EXCERPT TO READ:
[START]
Re: Binary search in ScalarArrayOpExpr for OR'd constant arrays - Mailing list pgsql-hackers

From James Coleman
Subject Re: Binary search in ScalarArrayOpExpr for OR'd constant arrays
Date
Msg-id CAAaqYe88MaKdnK=Gpn_0VvjeJb9UBuPMvnWzbuTW_rtM5G+G4Q@mail.gmail.com
Whole thread Raw
In response to Re: Binary search in ScalarArrayOpExpr for OR'd constant arrays  (Heikki Linnakangas <hlinnaka@iki.fi>)
Responses Re: Binary search in ScalarArrayOpExpr for OR'd constant arrays  (Heikki Linnakangas <hlinnaka@iki.fi>)
List pgsql-hackers
On Wed, Aug 19, 2020 at 3:16 AM Heikki Linnakangas <hlinnaka@iki.fi> wrote:
>
> On 01/05/2020 05:20, James Coleman wrote:
> > On Tue, Apr 28, 2020 at 8:25 AM Tomas Vondra
> > <tomas.vondra@2ndquadrant.com> wrote:
> > ...
> >> Any particular reasons to pick dynahash over simplehash? ISTM we're
> >> using simplehash elsewhere in the executor (grouping, tidbitmap, ...),
> >> while there are not many places using dynahash for simple short-lived
> >> hash tables. Of course, that alone is a weak reason to insist on using
> >> simplehash here, but I suppose there were reasons for not using dynahash
> >> and we'll end up facing the same issues here.
> >
> > I've attached a patch series that includes switching to simplehash.
> > Obviously we'd really just collapse all of these patches, but it's
> > perhaps interesting to see the changes required to use each style
> > (binary search, dynahash, simplehash).
> >
> > As before, there are clearly comments and naming things to be
> > addressed, but the implementation should be reasonably clean.
[END]
DATA ENTRIES:
[START]
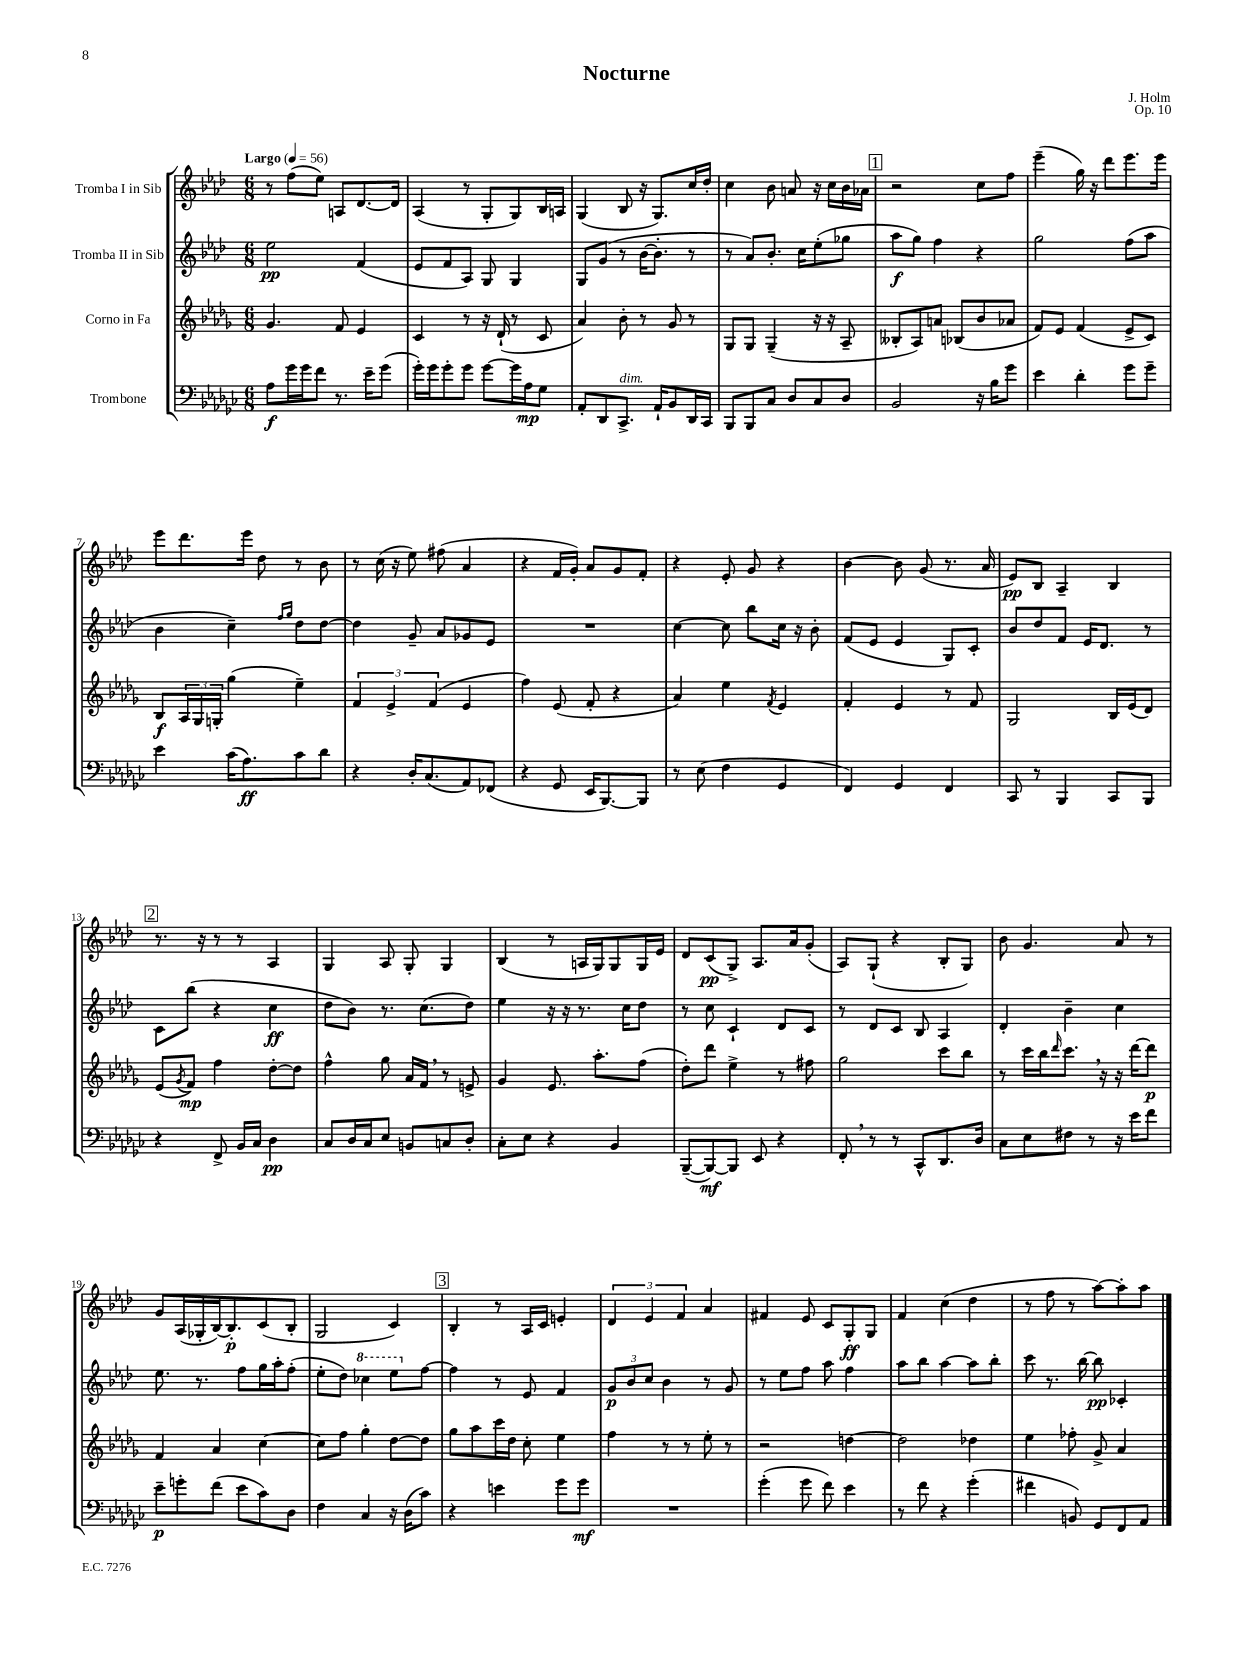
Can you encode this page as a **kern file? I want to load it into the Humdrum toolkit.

**kern	**kern	**kern	**kern
*staff4	*staff3	*staff2	*staff1
*clefF4	*clefG2	*clefG2	*clefG2
*k[b-e-a-d-g-c-]	*k[b-e-a-d-g-]	*k[b-e-a-d-]	*k[b-e-a-d-]
*M6/8	*M6/8	*M6/8	*M6/8
*MM56	*MM56	*MM56	*MM56
8A-	4.g-	2ee-	8r
16g-	.	.	(8ff
16g-	.	.	.
8f	.	.	8ee-)
8.r	8f	.	8A
.	4e-	(4f	[8.d-
16e-~	.	.	.
(8g-	.	.	.
.	.	.	16d-]
=	=	=	=
16g-')	4c	8e-	(4A-
16g-	.	.	.
8g-'	.	8f	.
8g-	8r	8A-)	8r
[8g-	16r	8G	8G'
.	(16d-`	.	.
16g-]	8r	4G	8G)
16A-	.	.	.
8G-	8c	.	16B-
.	.	.	16A
=	=	=	=
8AA-'	4a-)	8G	(4G
8DD-	.	(8g	.
8.CC-^	8b-'	8r	8B-
.	8r	[16b-	16r
16AA-`	.	8.b-']	8.G)
8BB-	8g-	.	.
16DD-	8r	8r	16cc
16CC-	.	.	16dd-'
=	=	=	=
8BBB-	8G-	8r	4cc
8BBB-	8G-	8a-)	.
8C-	(4G-~	8.b-'	8b-
8D-	.	.	8a
.	.	16cc	.
8C-	16r	(8ee-'	16r
.	16r	.	16cc
8D-	8A-~	8gg-	16b-
.	.	.	16a-
=	=	=	=
2BB-	8B--'	8aa-	2r
.	8A-)	8gg)	.
.	8a	4ff	.
.	(8B-	.	.
16r	8b-	4r	8cc
16B-	.	.	.
8g-	8a-	.	8ff
=	=	=	=
4e-	8f)	2gg	(4eee-~
.	8e-	.	.
4d-'	(4f	.	16gg)
.	.	.	16r
.	.	.	8ddd-
8g-	8e-^	(8ff	8.eee-
8g-~	8c)	8aa-	.
.	.	.	16eee-
=	=	=	=
4e-	8B-	4b-	8eee-
.	24A-	.	8.ddd-
.	24G-	.	.
.	24G'	.	.
(16c-	(4gg-	4cc~)	.
8.A-)	.	.	16eee-
.	.	.	8dd-
.	.	16qqff	.
.	.	16qqgg	.
8c-	4ee-~)	8dd-	8r
8d-	.	[8dd-	8b-
=	=	=	=
4r	6f	4dd-]	8r
.	.	.	(16cc
.	6e-^	.	.
.	.	.	16r
16D-'	.	8g~	8ee-)
(8.C-	.	.	.
.	(6f	.	.
.	.	8a-	(8ff#
8AA-)	4e-	8g-	4a-
(8FF-	.	8e-	.
=	=	=	=
4r	4ff)	2.r	4r
8GG-	(8e-	.	16f
.	.	.	16g')
16EE-	8f'	.	8a-
[8.BBB-)	.	.	.
.	4r	.	8g
8BBB-]	.	.	8f'
=	=	=	=
8r	4a-)	[4cc	4r
(8E-	.	.	.
4F	4ee-	8cc]	8e-'
.	.	8bb-	8g
.	8qf	.	.
4GG-	4e-	16cc	4r
.	.	16r	.
.	.	8b-'	.
=	=	=	=
4FF)	4f'	(8f	[4b-
.	.	8e-	.
4GG-	4e-	4e-	8b-]
.	.	.	(8g
4FF	8r	8G)	8.r
.	8f	8c'	.
.	.	.	16a-
=	=	=	=
8CC-	2G-	8b-	8e-)
8r	.	8dd-	8B-
4BBB-	.	8f	4A-~
.	.	16e-	.
.	.	8.d-	.
8CC-	16B-	.	4B-
.	(16e-	.	.
8BBB-	8d-)	8r	.
=	=	=	=
4r	(8e-	8c	8.r
.	8qg-	.	.
.	8f)	(8bb-	.
.	.	.	16r
8FF^	4ff	4r	8r
16BB-	.	.	8r
16C-	.	.	.
4D-	[8dd-'	4cc	4A-
.	8dd-]	.	.
=	=	=	=
8C-	4ff^^	8dd-	4G
16D-	.	8b-)	.
16C-	.	.	.
8E-	8gg-	8.r	8A-
8BB	16a-	.	8G'
.	16f	(8.cc	.
8C	8r	.	4G
8D-'	8e^	8dd-)	.
=	=	=	=
8C-'	4g-	4ee-	(4B-
8E-	.	.	.
4r	8.e-	16r	8r
.	.	16r	.
.	.	8.r	16A
.	8.aa-'	.	16G)
4BB-	.	.	8G
.	.	16cc	.
.	(8ff	8dd-	16G
.	.	.	16e-
=	=	=	=
([8BBB-~	8dd-')	8r	8d-
8BBB-_)	8ddd-	8cc	(8c
8BBB-]	4ee-^	4c`	8G^)
8EE-	.	.	8.A-
4r	8r	8d-	.
.	.	.	16a-
.	8ff#	8c	(8g'
=	=	=	=
8FF'	2gg-	8r	8A-)
8r	.	8d-	(8G`
8r	.	8c	4r
8CC-^^	.	8B-	.
8.DD-	8ccc	4A-	8B-'
.	8bb-	.	8G)
16D-	.	.	.
=	=	=	=
8C-	8r	4d-'	8b-
8E-	16ccc	.	4.g
.	16bb-	.	.
.	16qqddd-	.	.
8F#	8.ccc	4b-~	.
8r	.	.	.
.	16r	.	.
16r	16r	4cc	8a-
16e-	[16ddd-	.	.
8f	8ddd-]	.	8r
=	=	=	=
8e-~	4f	8.ee-	8g
8g'	.	.	(16A-
.	.	8.r	16G-'
(8f	4a-	.	[16B-)
.	.	.	8.B-']
8e-	.	8ff	.
8c-)	[4cc	16gg	(8c
.	.	16aa-'	.
8D-	.	(8ff'	8B-'
=	=	=	=
4F	8cc]	8ee-'	2G
.	8ff	8dd-)	.
4C-	4gg-'	4ccc-	.
16r	[8dd-	8eee-	4c)
(16D-	.	.	.
8c-)	8dd-]	[8ff	.
=	=	=	=
4r	8gg-	4ff]	4B-'
.	8aa-	.	.
4e	16ccc	8r	8r
.	16dd-	.	.
.	8cc'	8e-	16A-
.	.	.	16c
8g-	4ee-	4f	4e'
8g-	.	.	.
=	=	=	=
2.r	4ff	12g	6d-
.	.	12b-	.
.	.	12cc	6e-
.	8r	4b-	.
.	.	.	6f
.	8r	.	.
.	8ee-'	8r	4a-
.	8r	8g	.
=	=	=	=
(4g-'	2r	8r	4f#
.	.	8ee-	.
8g-	.	8ff	8e-
8f)	.	8aa-	8c
4e-	[4dd	4ff	8G'
.	.	.	8G
=	=	=	=
8r	2dd]	8aa-	4f
8f	.	8bb-	.
4r	.	[4aa-	(4cc
(4g-'	4dd-	8aa-]	4dd-
.	.	8bb-'	.
=	=	=	=
4f#	4ee-	8ccc	8r
.	.	8.r	8ff
8BB)	8ff-'	.	8r
.	.	[16bb-	.
8GG-	8g-^	8bb-]	[8aa-)
8FF	4a-	4c-'	8aa-']
8AA-	.	.	8aa-
==	==	==	==
*-	*-	*-	*-
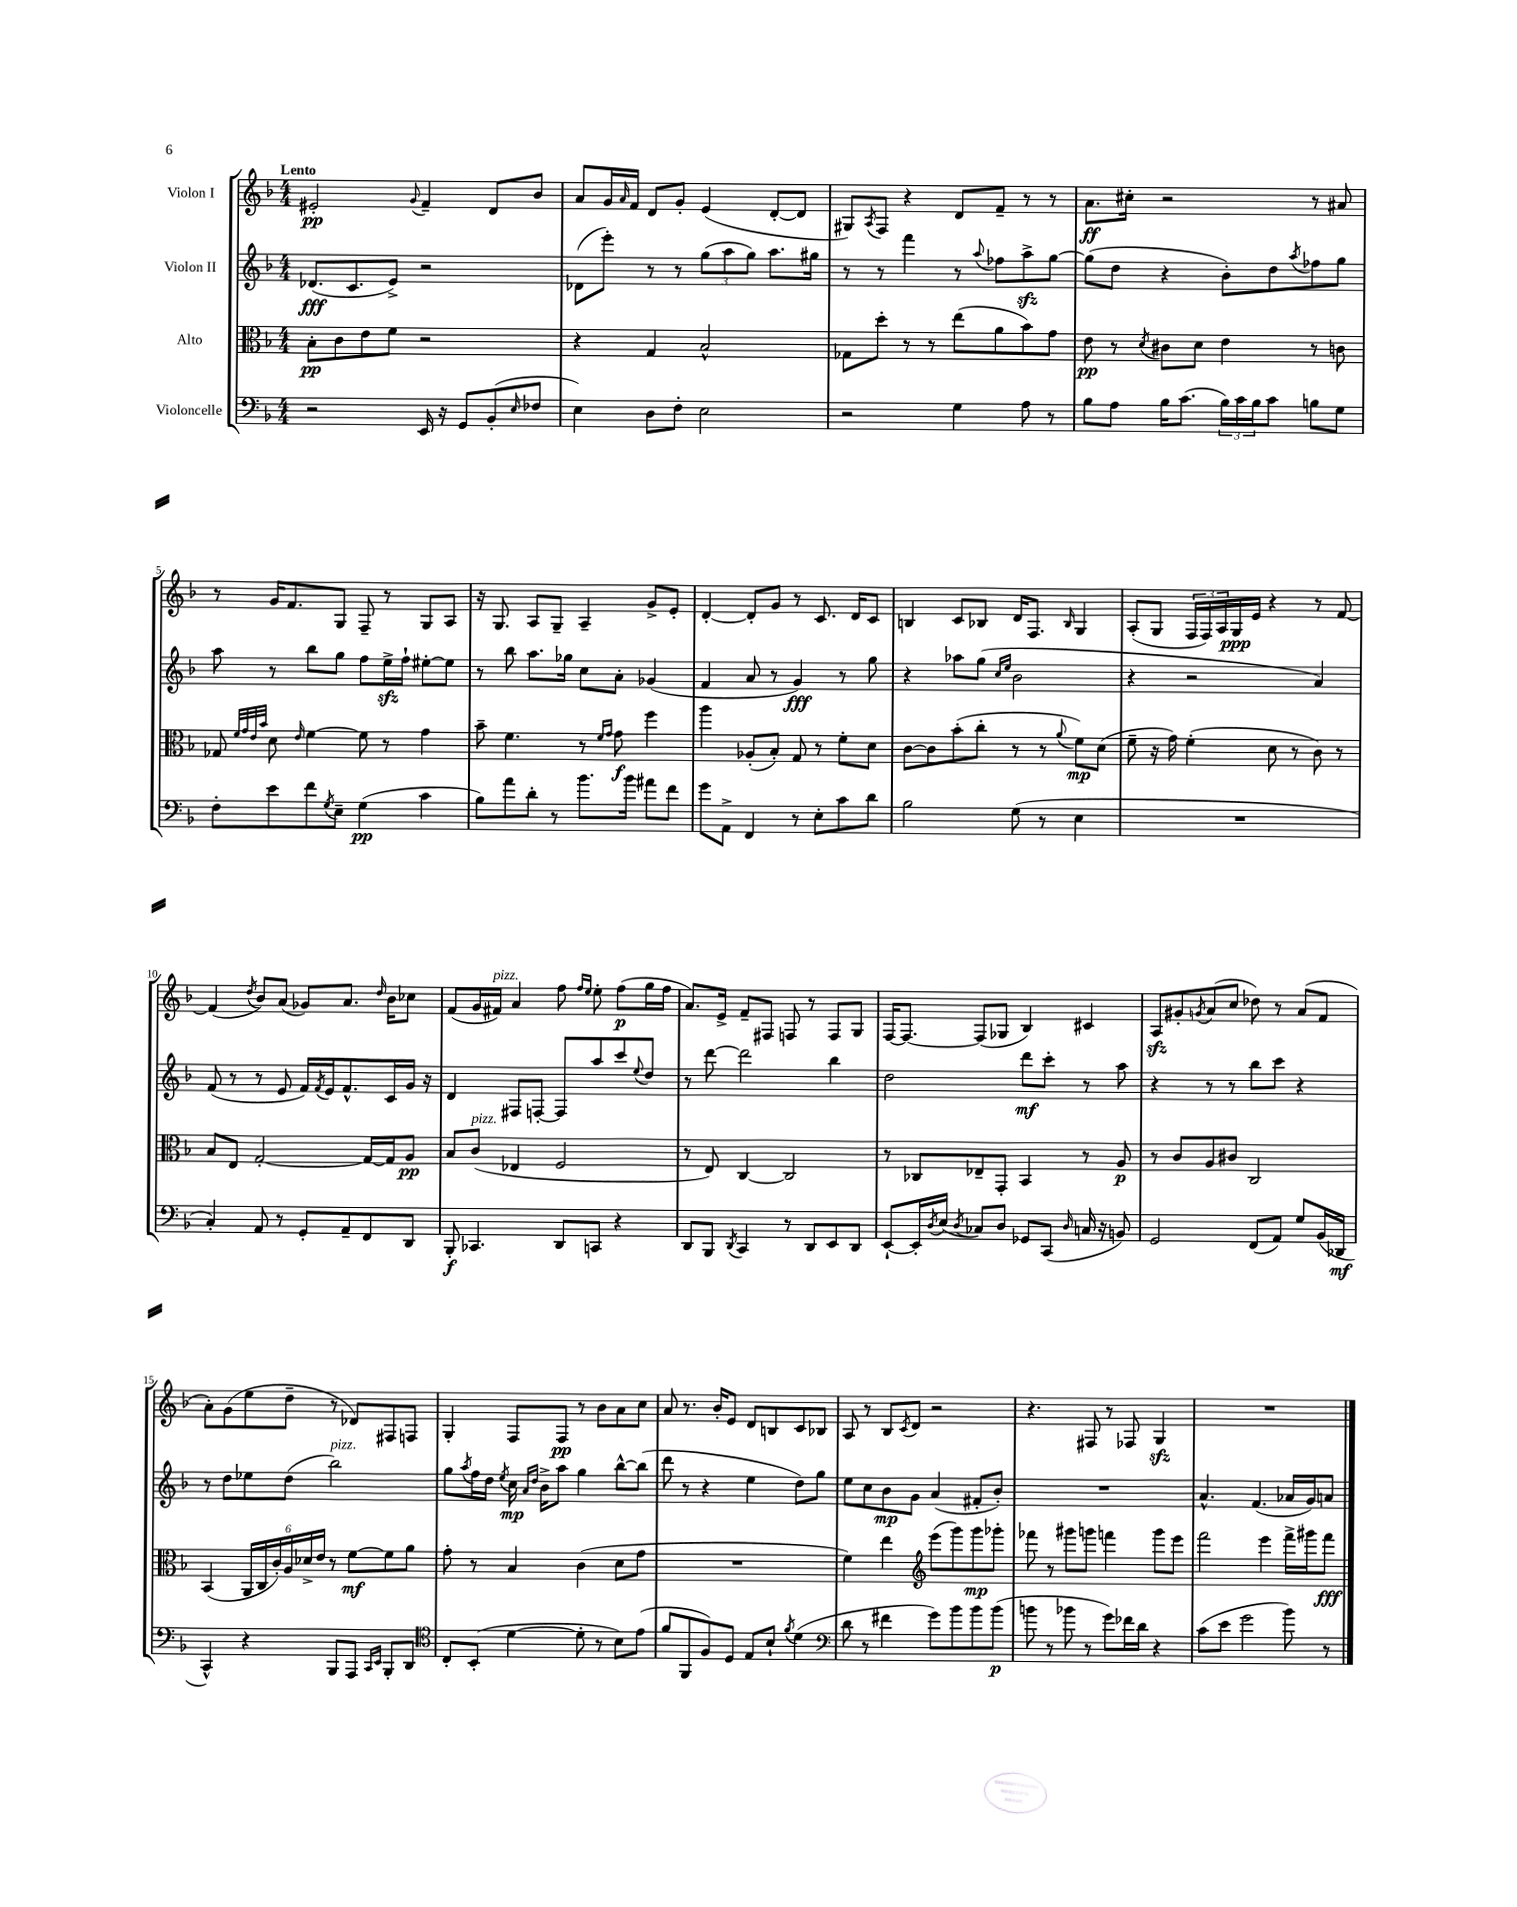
[END]
TASK OBJECTIVE:
According to the mailing list post, which three implementation styles does the attached patch series show the required changes for? The records were drawn from a separate source.

FINAL ANSWER:
Binary search, dynahash, and simplehash.